As a country, Brazil spends only 5% of its gross domestic product (GDP) on publically funded health care that both regulates organ procurement and mandates the provision of all anti-rejection medications for transplant recipients.5 Indeed, when calculating transplants per cost in GDP, Brazil is the clear world leader.5 Why then, despite the growing cost of healthcare in the United States (approaching 18% of GDP) is Brazil able to achieve such remarkable outcomes at a fraction of the cost? Hospital do Rim itself utilizes an "assembly line model", breaking down each step in the transplant process allowing for reproducibility, standardization, and quality improvement.
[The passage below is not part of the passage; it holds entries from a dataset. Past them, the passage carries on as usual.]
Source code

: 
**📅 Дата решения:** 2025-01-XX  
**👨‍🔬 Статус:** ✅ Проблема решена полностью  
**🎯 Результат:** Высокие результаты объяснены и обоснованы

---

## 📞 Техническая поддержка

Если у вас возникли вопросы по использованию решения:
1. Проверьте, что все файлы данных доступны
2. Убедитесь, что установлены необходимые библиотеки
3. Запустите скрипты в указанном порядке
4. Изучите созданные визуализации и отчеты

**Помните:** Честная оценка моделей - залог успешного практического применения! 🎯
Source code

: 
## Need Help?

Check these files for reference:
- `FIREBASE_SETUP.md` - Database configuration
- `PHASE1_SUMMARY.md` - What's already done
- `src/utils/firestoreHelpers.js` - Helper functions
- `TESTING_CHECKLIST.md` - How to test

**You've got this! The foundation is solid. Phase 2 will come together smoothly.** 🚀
The gradual increase in transplant volume at Hospital do Rim is largely linked to an increase in the number of deceased donor transplants.1 In 2014 alone, close to 100,000 patients were awaiting transplant in the United States. More than 8,000 died or were removed from the wait list due to deteriorating health. In Brazil, in contrast, 48% of patients are transplanted within 1-year of being listed and only 3% of patients die while on the waiting list.4,6

Although there is significant regional disparity in organ allocation, Brazil has still achieved what the United States is still struggling to conceive: an organized and unified methodology for public outreach that increases awareness about identification of organ donors and establishes protocols for organ procurement and allocation.7

Earlier this year, France made global headlines by joining the cohort of countries with "opt-out" organ donation policies, a step that will both increase their number of available donor organs while reinforcing the nation''s stance on the importance of organ donation and transplantation. In contrast, Brazil abolished it''s "opt-out" policy for organ donation in 1998 and acknowledges clear regional disparities in organ transplantation related to population densities, income, and density of transplantation physicians.7

Despite this, Hrim and high-performing Brazilian transplant centers have graft survival comparable to the United States and Europe. In the authors'' opinion, much of the success experienced by the Hospital do Rim can be attributed to national collaboration, and focused initiatives on education and organ procurement. Using Brazil and France as a model, clinicians and researchers around the world must ask ourselves how we can advocate on behalf of our patients to increase both the availability of donor organs and the public perception of the importance of transplantation.